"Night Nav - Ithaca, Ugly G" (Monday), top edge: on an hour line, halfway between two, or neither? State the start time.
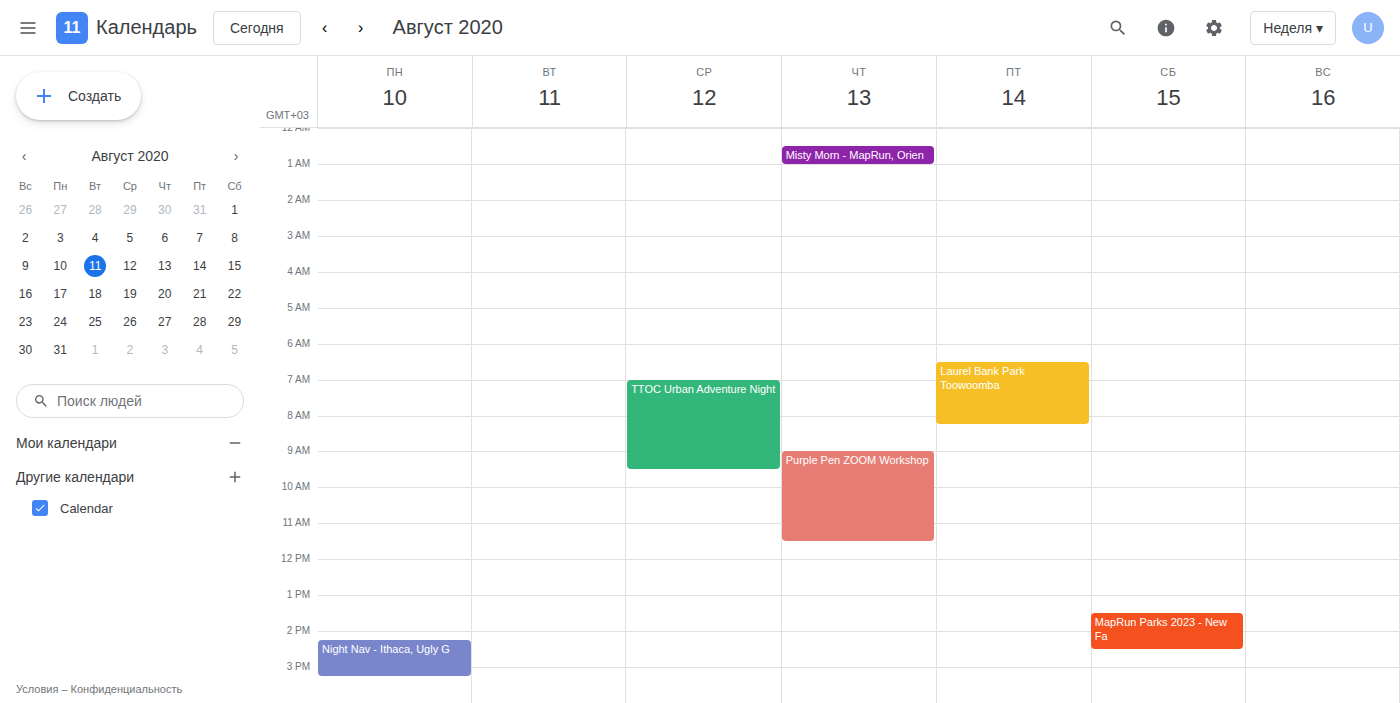
2:15 PM -- neither: a quarter of the way from the 2 PM line to the 3 PM line.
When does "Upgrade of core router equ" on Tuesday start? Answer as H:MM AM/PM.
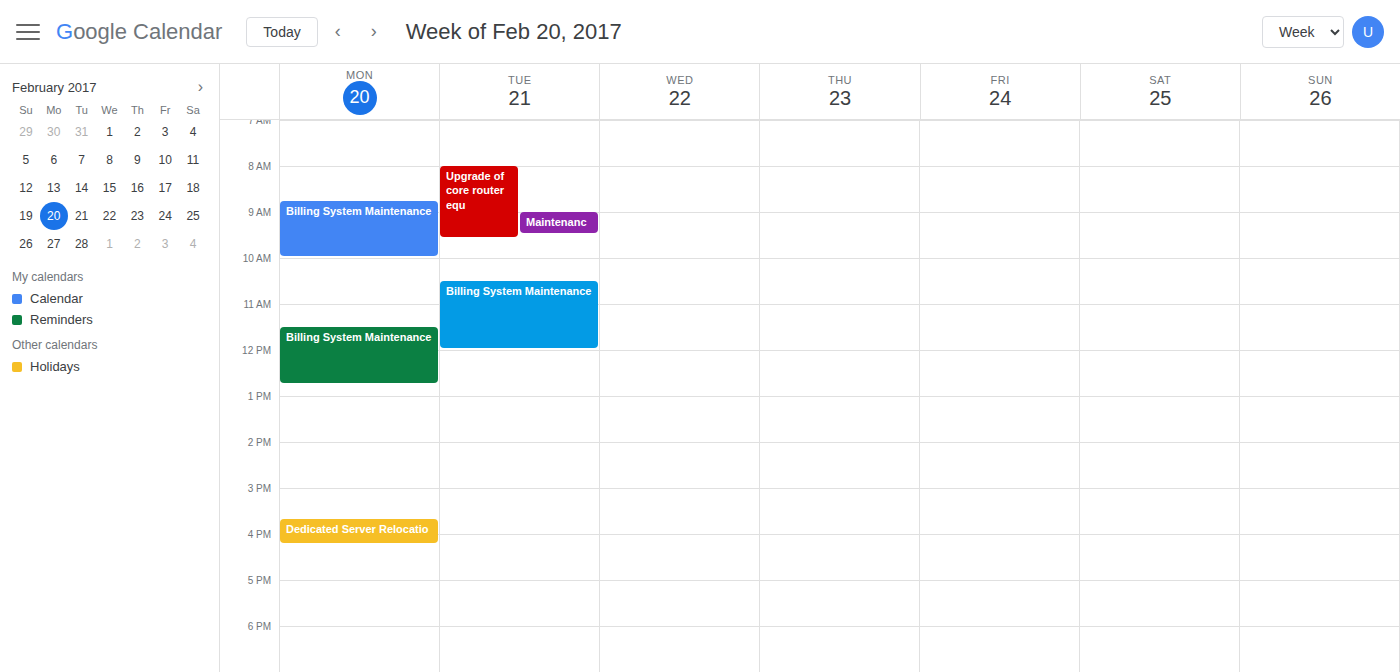
8:00 AM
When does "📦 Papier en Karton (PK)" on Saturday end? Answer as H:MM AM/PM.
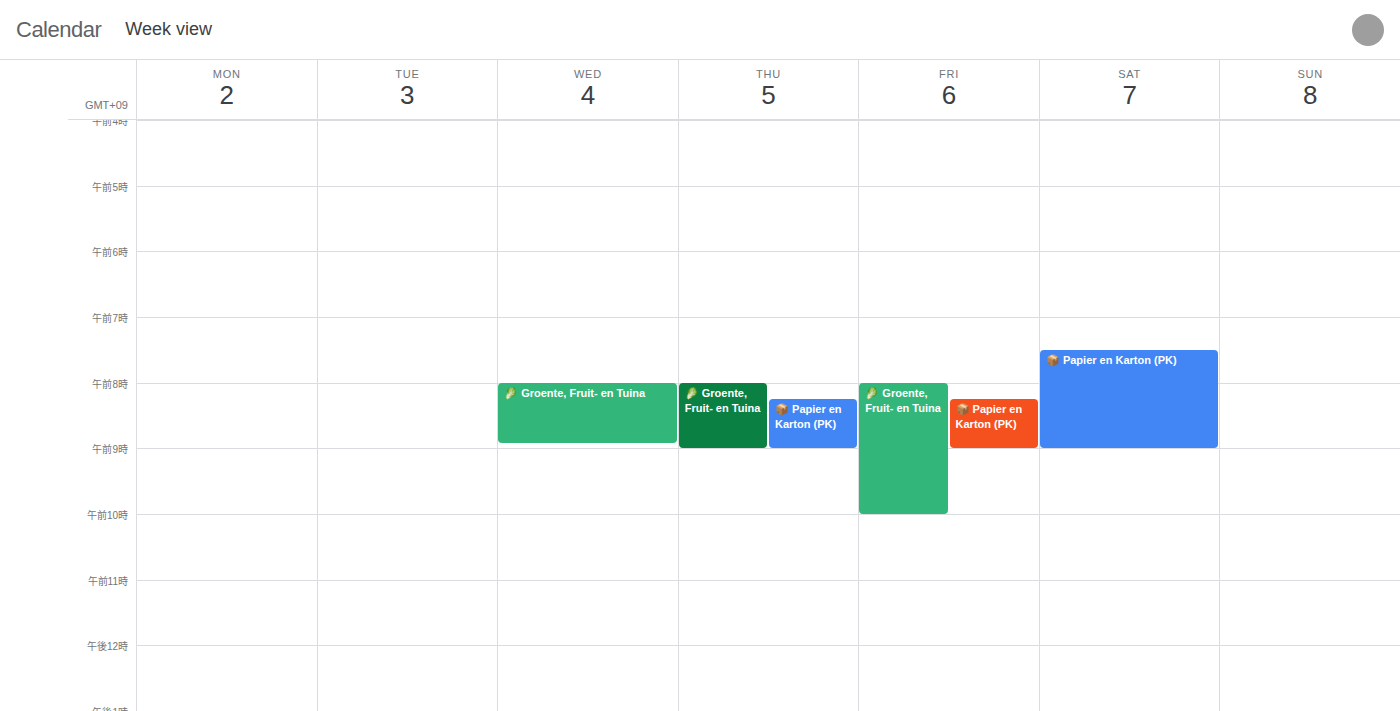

# # # #

Goal of the exercise:
Write the lines above as a numbered list, skipping any blank lines. Leave the pictures out.

Reply to the exercise:
1. "Night Nav - Ithaca, Ugly G" (Monday), top edge: on an hour line, halfway between two, or neither? State the start time.
2. 2:15 PM -- neither: a quarter of the way from the 2 PM line to the 3 PM line.
3. When does "Upgrade of core router equ" on Tuesday start? Answer as H:MM AM/PM.
4. 8:00 AM
5. When does "📦 Papier en Karton (PK)" on Saturday end? Answer as H:MM AM/PM.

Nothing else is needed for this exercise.